El repentino giro de los acontecimientos que podría hacer descarrilar la acusación de Trump

Bragg, fiscal de Manhattan, está decidido a convencer a un gran jurado para que acuse a Trump

"Muéstrame al hombre y te mostraré el crimen", era el infame alarde del despiadado jefe de la policía secreta de José Stalin, Lavrentiy Beria. Su modus operandi consistía en apuntar a cualquier hombre que el dictador soviético eligiera y luego encontrar o fabricar un delito contra él.

El fiscal del distrito de Manhattan, Alvin Bragg, ha tomado una página del libro de jugadas de Stalin y ha puesto en su punto de mira a Donald Trump. Impulsado por una animadversión personal y política, el fiscal supuso que el ex presidente debía ser culpable de algo. Sólo era cuestión de dedicar tiempo y recursos suficientes para dar con el delito. Al no encontrarlo, Bragg copió el paradigma de Beria y se limitó a idear uno.

Como expliqué en mi última columna, el fiscal inventó su caso contra Trump tomando una supuesta infracción de registros comerciales y convirtiéndola en un delito grave al citar un segundo delito imaginario derivado de una supuesta infracción de la financiación de la campaña. La novedad de tal acusación sólo es superada por su absurdo.  

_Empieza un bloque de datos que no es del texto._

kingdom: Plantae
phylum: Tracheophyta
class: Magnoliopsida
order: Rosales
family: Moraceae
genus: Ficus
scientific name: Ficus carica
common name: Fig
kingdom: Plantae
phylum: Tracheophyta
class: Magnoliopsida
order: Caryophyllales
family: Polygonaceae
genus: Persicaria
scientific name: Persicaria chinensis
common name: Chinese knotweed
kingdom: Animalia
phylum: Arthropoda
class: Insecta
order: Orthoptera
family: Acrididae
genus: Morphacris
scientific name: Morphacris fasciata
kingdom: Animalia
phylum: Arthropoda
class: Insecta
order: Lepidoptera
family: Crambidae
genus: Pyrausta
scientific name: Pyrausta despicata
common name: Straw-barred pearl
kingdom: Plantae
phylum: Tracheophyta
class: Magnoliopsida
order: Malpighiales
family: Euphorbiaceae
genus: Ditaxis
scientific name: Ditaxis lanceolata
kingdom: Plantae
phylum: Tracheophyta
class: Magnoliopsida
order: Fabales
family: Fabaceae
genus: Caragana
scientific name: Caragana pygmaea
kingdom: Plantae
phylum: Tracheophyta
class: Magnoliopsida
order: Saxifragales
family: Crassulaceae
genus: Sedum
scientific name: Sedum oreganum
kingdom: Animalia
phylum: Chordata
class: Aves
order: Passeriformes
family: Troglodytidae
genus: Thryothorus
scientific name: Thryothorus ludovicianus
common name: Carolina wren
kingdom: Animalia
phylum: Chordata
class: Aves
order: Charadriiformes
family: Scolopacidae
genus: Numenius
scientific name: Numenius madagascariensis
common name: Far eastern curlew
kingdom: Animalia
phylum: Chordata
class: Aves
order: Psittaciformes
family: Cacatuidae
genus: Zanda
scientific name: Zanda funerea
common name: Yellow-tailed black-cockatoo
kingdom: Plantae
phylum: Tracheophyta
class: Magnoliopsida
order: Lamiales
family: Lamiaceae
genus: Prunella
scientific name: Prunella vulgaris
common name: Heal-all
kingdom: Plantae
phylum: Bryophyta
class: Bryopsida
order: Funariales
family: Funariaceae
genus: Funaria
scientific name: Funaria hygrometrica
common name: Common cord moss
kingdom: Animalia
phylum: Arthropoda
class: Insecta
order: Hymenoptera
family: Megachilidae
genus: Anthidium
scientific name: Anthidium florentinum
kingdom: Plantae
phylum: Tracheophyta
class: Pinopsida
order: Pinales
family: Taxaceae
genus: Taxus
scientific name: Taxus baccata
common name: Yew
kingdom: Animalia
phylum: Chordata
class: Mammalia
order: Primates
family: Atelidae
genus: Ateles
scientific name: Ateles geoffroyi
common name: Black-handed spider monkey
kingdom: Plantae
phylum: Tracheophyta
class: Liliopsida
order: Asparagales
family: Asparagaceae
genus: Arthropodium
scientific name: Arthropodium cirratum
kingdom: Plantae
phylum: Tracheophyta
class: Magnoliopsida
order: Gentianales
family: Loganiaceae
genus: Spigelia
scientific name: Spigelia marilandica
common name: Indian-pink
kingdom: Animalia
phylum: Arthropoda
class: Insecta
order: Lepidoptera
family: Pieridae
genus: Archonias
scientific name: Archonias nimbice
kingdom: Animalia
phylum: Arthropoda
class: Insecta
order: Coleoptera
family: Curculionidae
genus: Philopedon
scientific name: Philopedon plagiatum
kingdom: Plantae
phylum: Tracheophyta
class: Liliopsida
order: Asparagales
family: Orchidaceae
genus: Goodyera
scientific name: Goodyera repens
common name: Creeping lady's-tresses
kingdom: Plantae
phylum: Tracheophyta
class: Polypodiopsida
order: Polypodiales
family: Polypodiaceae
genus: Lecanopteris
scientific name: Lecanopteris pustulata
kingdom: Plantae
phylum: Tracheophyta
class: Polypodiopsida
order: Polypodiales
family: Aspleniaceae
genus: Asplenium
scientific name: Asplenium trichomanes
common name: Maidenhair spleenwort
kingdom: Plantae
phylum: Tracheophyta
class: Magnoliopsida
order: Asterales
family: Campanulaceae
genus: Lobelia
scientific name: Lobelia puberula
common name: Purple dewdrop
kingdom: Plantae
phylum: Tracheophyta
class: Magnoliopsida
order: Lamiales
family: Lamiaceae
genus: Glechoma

La acusación parece girar en torno al argumento del fiscal de que un pago efectuado en 2016 a la actriz porno Stormy Daniels estaba destinado a ayudar a la candidatura presidencial de Trump y debería haberse contabilizado como contribución a la campaña, no como honorarios legales, cuando reembolsó a su entonces abogado, Michael Cohen, que pagó a Daniels para que mantuviera la boca cerrada sobre una supuesta aventura de 2006 que Trump niega enérgicamente. ¿Ya te has confundido? Deberías estarlo.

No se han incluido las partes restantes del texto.